El Ganso: Cebrian family takes back 100% stake
today Sep 11, 2018
Three years and they’re gone. L Capital, now L Catterton, had acquired 49% of El Ganso in October 2015, with great ambitions for the Spanish casual chic brand founded in 2004 by brothers Alvaro and Clemente Cebrian. Today, the brand confirms that the family (the brothers and their father, Clemente Cebrian Ara), have fully repurchased all of L Catterton shares, through the family holding firm, Acturus Capital.
The firm now once again controls 100% of the shares of the company, according to Spanish media ModaEs. Considered a new tidbit of "accessible luxury", El Ganso initially attracted L Capital, which had previously completed a solid transaction with SMCP.
"The success of its international debut, especially in some of the world's most complicated cities like Paris, London and Milan, coupled with our international experience in the fashion industry, allows us to envision a very bright future for the brand and a high future growth", explained the group linked to LVMH, at the same.

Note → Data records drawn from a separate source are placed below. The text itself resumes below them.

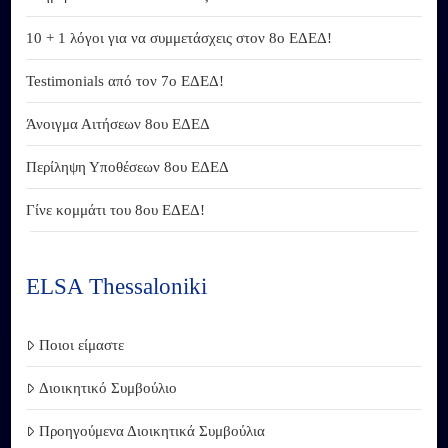
10 + 1 λόγοι για να συμμετάσχεις στον 8ο ΕΔΕΔ!
Testimonials από τον 7ο ΕΔΕΔ!
Άνοιγμα Αιτήσεων 8ου ΕΔΕΔ
Περίληψη Υποθέσεων 8ου ΕΔΕΔ
Γίνε κομμάτι του 8ου ΕΔΕΔ!
ELSA Thessaloniki
Ποιοι είμαστε
Διοικητικό Συμβούλιο
Προηγούμενα Διοικητικά Συμβούλια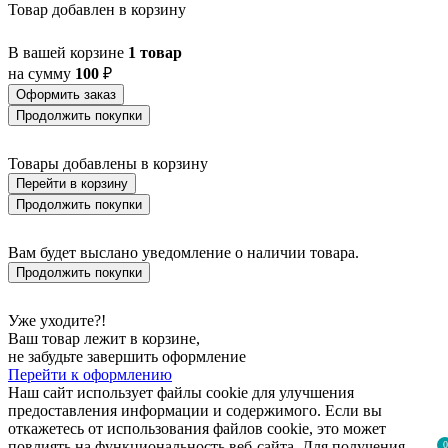
Товар добавлен в корзину
В вашей корзине
1 товар
на сумму
100
₽
Оформить заказ
Продолжить покупки
Товары добавлены в корзину
Перейти в корзину
Продолжить покупки
Вам будет выслано уведомление о наличии товара.
Продолжить покупки
Уже уходите?!
Ваш товар лежит в корзине,
не забудьте завершить оформление
Перейти к оформлению
Наш сайт использует файлы cookie для улучшения
предоставления информации и содержимого. Если вы
откажетесь от использования файлов cookie, это может
повлиять на функциональность веб-сайта. Для получения
0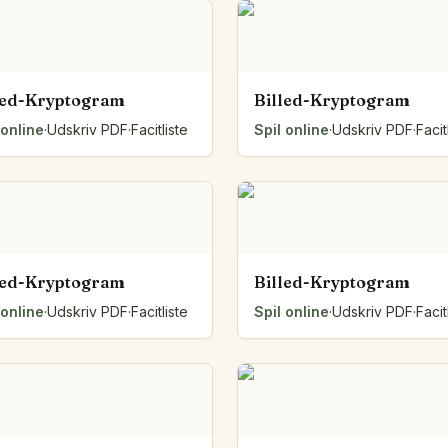
led-Kryptogram
Billed-Kryptogram
 online
·
Udskriv PDF
·
Facitliste
Spil online
·
Udskriv PDF
·
Facit
led-Kryptogram
Billed-Kryptogram
 online
·
Udskriv PDF
·
Facitliste
Spil online
·
Udskriv PDF
·
Facit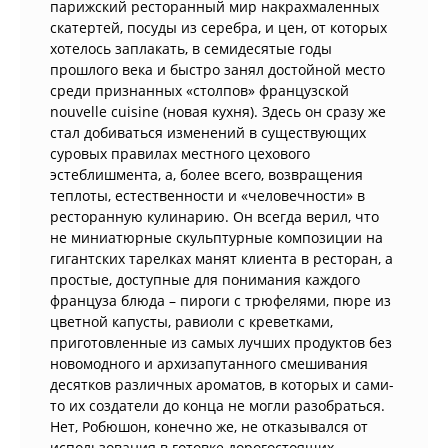
парижский ресторанный мир накрахмаленных
скатертей, посуды из серебра, и цен, от которых
хотелось заплакать, в семидесятые годы
прошлого века и быстро занял достойной место
среди признанных «столпов» французской
nouvelle cuisine (новая кухня). Здесь он сразу же
стал добиваться изменений в существующих
суровых правилах местного цехового
эстеблишмента, а, более всего, возвращения
теплоты, естественности и «человечности» в
ресторанную кулинарию. Он всегда верил, что
не миниатюрные скульптурные композиции на
гигантских тарелках манят клиента в ресторан, а
простые, доступные для понимания каждого
француза блюда – пироги с трюфелями, пюре из
цветной капусты, равиоли с креветками,
приготовленные из самых лучших продуктов без
новомодного и архизапутанного смешивания
десятков различных ароматов, в которых и сами-
то их создатели до конца не могли разобраться.
Нет, Робюшон, конечно же, не отказывался от
использования в готовке дорогостоящих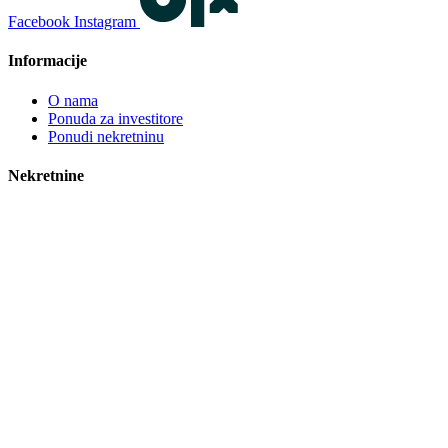
Facebook
Instagram
Informacije
O nama
Ponuda za investitore
Ponudi nekretninu
Nekretnine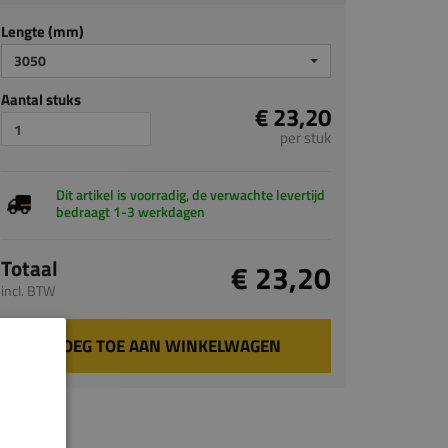
Lengte (mm)
3050
Aantal stuks
€ 23,20
per stuk
Dit artikel is voorradig, de verwachte levertijd
bedraagt 1-3 werkdagen
Totaal
€ 23,20
incl. BTW
VOEG TOE AAN WINKELWAGEN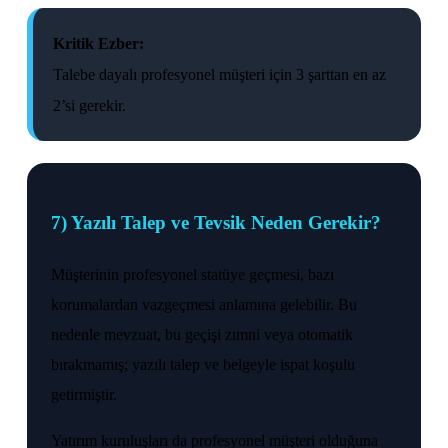
Kritik Ezber:
Talebe dayalı profesyonel müşteri için 3 şarttan en az
2’si gerekir.
7) Yazılı Talep ve Tevsik Neden Gerekir?
Müşterinin profesyonel statüye geçmesi, bazı
korumalardan vazgeçmesi anlamına gelebilir. Bu
nedenle mevzuat, bu geçişi zımni veya otomatik
bırakmamış; yazılı talep ve belgeyle ispat koşulu
getirmiştir.
Yatırım kuruluşları da profesyonel müşteri olduğuna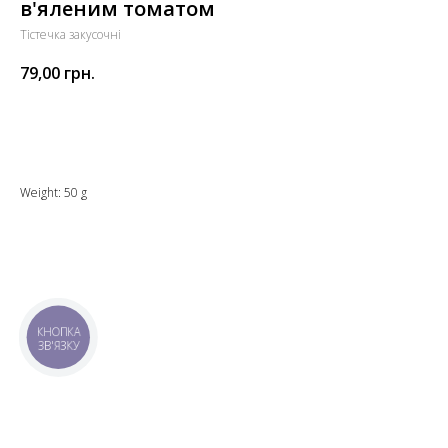
в'яленим томатом
Тістечка закусочні
79,00
грн.
Додати до кошика
Weight: 50 g
КНОПКА
ЗВ'ЯЗКУ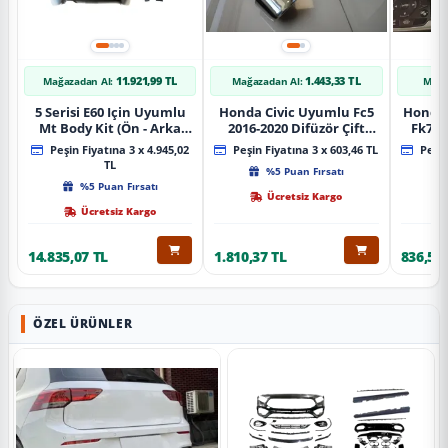
11.921,99 TL
1.443,33 TL
Mağazadan Al:
Mağazadan Al:
Mağa
5 Serisi E60 Için Uyumlu
Honda Civic Uyumlu Fc5
Honda 
Mt Body Kit (Ön - Arka
2016-2020 Difüzör Çift
Fk7 2
Tampon -Marspiyel )
Çıkış İçin Egzoz Seti
Pad
Peşin Fiyatına 3 x 4.945,02
Peşin Fiyatına 3 x 603,46 TL
Peşin
TL
%5 Puan Fırsatı
%5 Puan Fırsatı
Ücretsiz Kargo
Ücretsiz Kargo
14.835,07 TL
1.810,37 TL
836,51 
ÖZEL ÜRÜNLER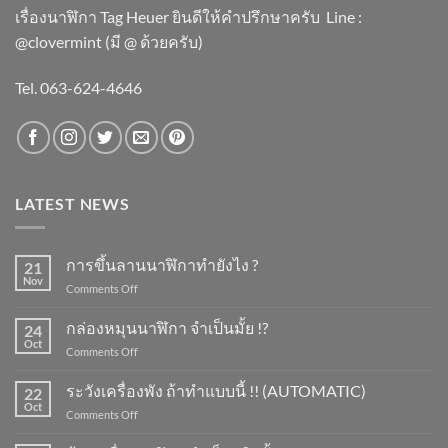
เรื่องนาฬิกา Tag Heuer ยินดีให้คำปรึกษาครับ ​Line :
@clovermint (มี @ ด้วยครับ)
Tel. 063-624-4646
LATEST NEWS
การขึ้นลานนาฬิกาทำยังไง ?
21
Nov
on
Comments Off
การ
ขึ้น
กล่องหมุนนาฬิกา จำเป็นมั้ย !?
24
ลาน
Oct
on
Comments Off
นาฬิกา
กล่อง
ทำ
หมุน
ระวังเครื่องพัง ถ้าทำแบบนี้ !! (AUTOMATIC)
ยัง
22
นาฬิกา
Oct
ไง
on
Comments Off
จำเป็น
?
ระวัง
มั้ย
เครื่อง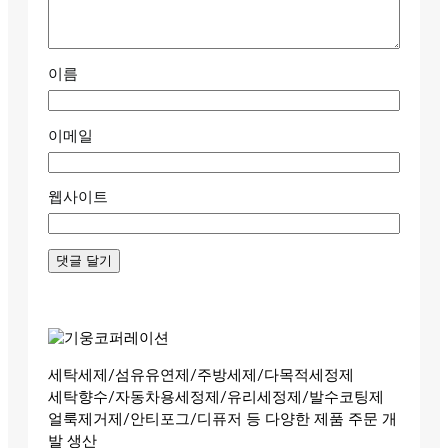
이름
이메일
웹사이트
세탁세제/섬유유연제/주방세제/다목적세정제
세탁향수/자동차용세정제/유리세정제/발수코팅제
얼룩제거제/안티포그/디퓨저 등 다양한 제품 주문 개
발 생산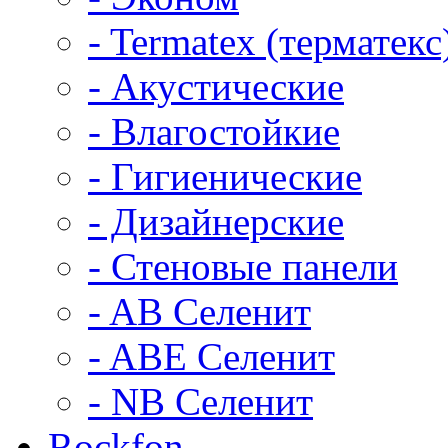
- Termatex (терматекс
- Акустические
- Влагостойкие
- Гигиенические
- Дизайнерские
- Стеновые панели
- AB Селенит
- ABE Селенит
- NB Селенит
Rockfon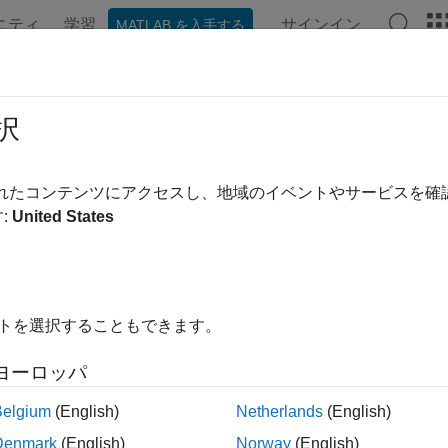
ニティ
学習
サインイン
MATLAB を入手する
ンテーション
例
Polyspace オプション
Polyspace 結果
RA C:2023 Rule 21.22
択
rand arguments to any type-generic macros declared in <tgmath.
されたコンテンツにアクセスし、地域のイベントやサービスを
a 以降
:
United States
ージをすべて展開する
rand arguments to any type-generic macros declared in <tgmath.
イトを選択することもできます。
ヨーロッパ
で宣言されたジェネリック型のマクロは、実質的な符号付き
.h
Belgium
(English)
Netherlands
(English)
型の引数のみをサポートします。他の型の引数を使用すると、
は、
を参照してください。
MISRA C:2012 Rule 10.1
Denmark
(English)
Norway
(English)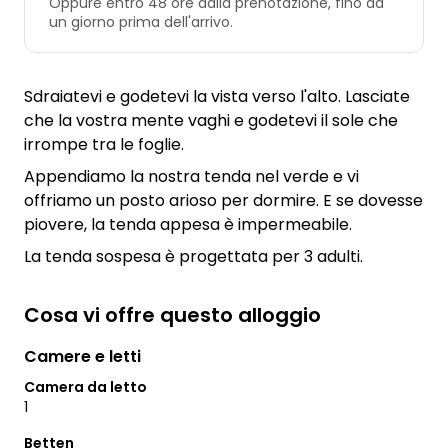
Oppure entro 48 ore dalla prenotazione, fino ad
un giorno prima dell'arrivo.
Sdraiatevi e godetevi la vista verso l'alto. Lasciate
che la vostra mente vaghi e godetevi il sole che
irrompe tra le foglie.
Appendiamo la nostra tenda nel verde e vi
offriamo un posto arioso per dormire. E se dovesse
piovere, la tenda appesa è impermeabile.
La tenda sospesa è progettata per 3 adulti.
Cosa vi offre questo alloggio
Camere e letti
Camera da letto
1
Betten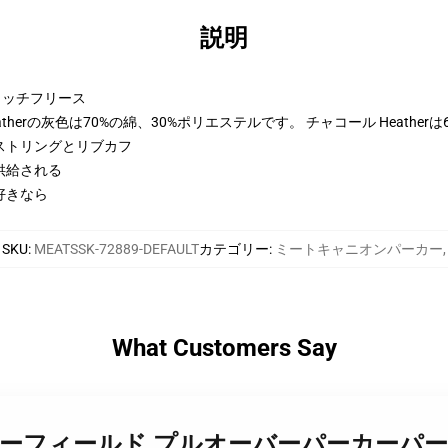
説明
トンリッチフリース
therの灰色は70%の綿、30%ポリエステルです。 チャコール Heather
ストリングとリブカフ
供給される
好きなら
SKU
:
MEATSSK-72889-DEFAULT
カテゴリー
:
ミートキャニオンパーカー
,
What Customers Say
canyon ガーフィールド プルオーバーパーカーパー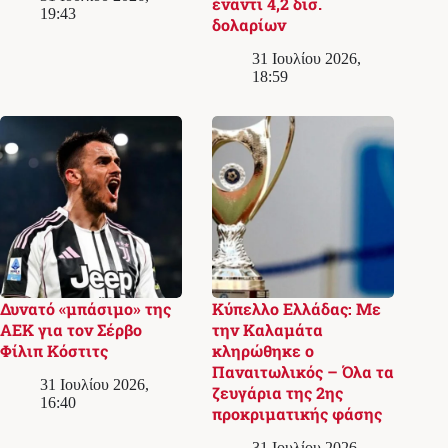
έναντι 4,2 δισ.
19:43
δολαρίων
31 Ιουλίου 2026,
18:59
Δυνατό «μπάσιμο» της
Κύπελλο Ελλάδας: Με
ΑΕΚ για τον Σέρβο
την Καλαμάτα
Φίλιπ Κόστιτς
κληρώθηκε ο
Παναιτωλικός – Όλα τα
31 Ιουλίου 2026,
ζευγάρια της 2ης
16:40
προκριματικής φάσης
31 Ιουλίου 2026,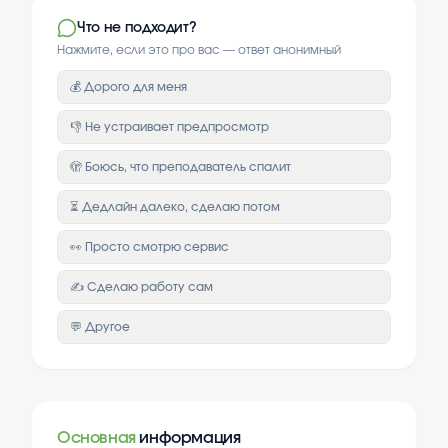
Что не подходит?
Нажмите, если это про вас — ответ анонимный
💰 Дорого для меня
👎 Не устраивает предпросмотр
🫣 Боюсь, что преподаватель спалит
⏳ Дедлайн далеко, сделаю потом
👀 Просто смотрю сервис
✍️ Сделаю работу сам
💬 Другое
Основная
информация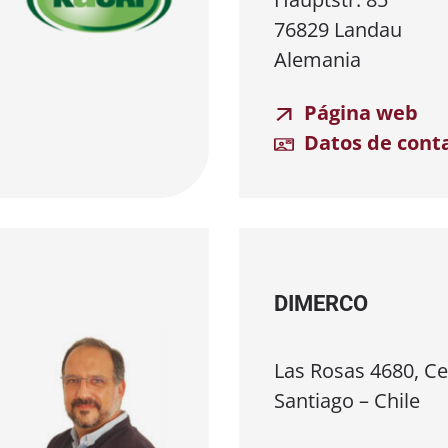
76829 Landau
Alemania
Página web
Datos de cont
DIMERCO
Las Rosas 4680, Cer
Santiago – Chile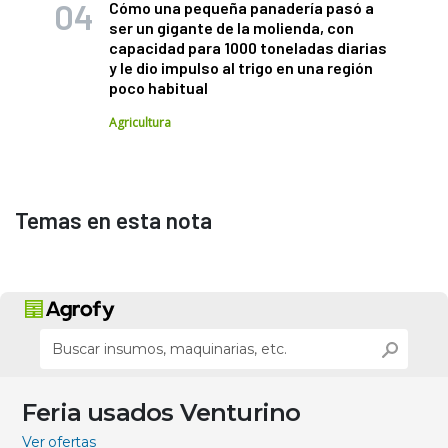
Cómo una pequeña panadería pasó a
ser un gigante de la molienda, con
capacidad para 1000 toneladas diarias
y le dio impulso al trigo en una región
poco habitual
Agricultura
Temas en esta nota
Feria usados Venturino
Ver ofertas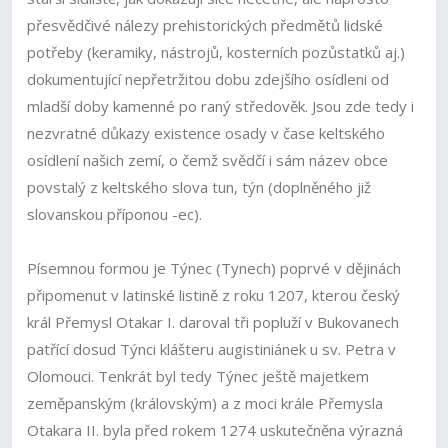
přesvědčivé nálezy prehistorických předmětů lidské
potřeby (keramiky, nástrojů, kosterních pozůstatků aj.)
dokumentující nepřetržitou dobu zdejšího osídleni od
mladší doby kamenné po raný středověk. Jsou zde tedy i
nezvratné důkazy existence osady v čase keltského
osídlení našich zemí, o čemž svědčí i sám název obce
povstalý z keltského slova tun, týn (doplněného již
slovanskou příponou -ec).
Písemnou formou je Týnec (Tynech) poprvé v dějinách
připomenut v latinské listině z roku 1207, kterou český
král Přemysl Otakar I. daroval tři popluží v Bukovanech
patřící dosud Týnci klášteru augistiniánek u sv. Petra v
Olomouci. Tenkrát byl tedy Týnec ještě majetkem
zeměpanským (královským) a z moci krále Přemysla
Otakara II. byla před rokem 1274 uskutečněna výrazná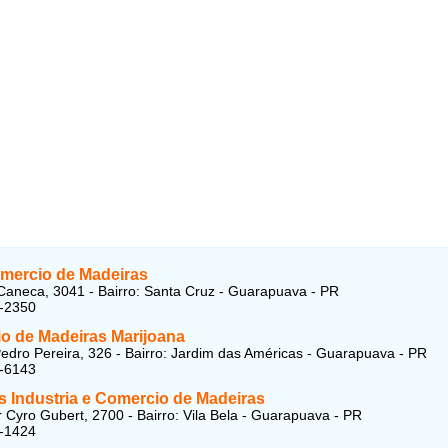
omercio de Madeiras
Caneca, 3041 - Bairro: Santa Cruz - Guarapuava - PR
5-2350
o de Madeiras Marijoana
edro Pereira, 326 - Bairro: Jardim das Américas - Guarapuava - PR
7-6143
s Industria e Comercio de Madeiras
r Cyro Gubert, 2700 - Bairro: Vila Bela - Guarapuava - PR
4-1424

But the results of the Spanish brand have apparently not convinced the private equity fund, which usually keeps its holdings for five to seven years.
As planned in the initial agreement, El Ganso significantly expanded its store network. From some 120 points of sales at the end of 2015, its store network hit the 200 mark in 2018. But following its first year, which saw a high turnover, its activity capped last year.
Sales, which were 70 million in 2015, had reached 82 million in 2016 (when management initially announced the target of 90 million) and fell to 81 million last year. A gap, coupled with complicated operating results, could explain the departure of L Catterton. Still, neither the brand nor the fund has yet responded to requests for comment, while the repurchase amount of the agreement remains unknown.
Finally, it remains to be seen how the Cebrian family intends to manage the future of the brand, now that it is free to make all the decisions.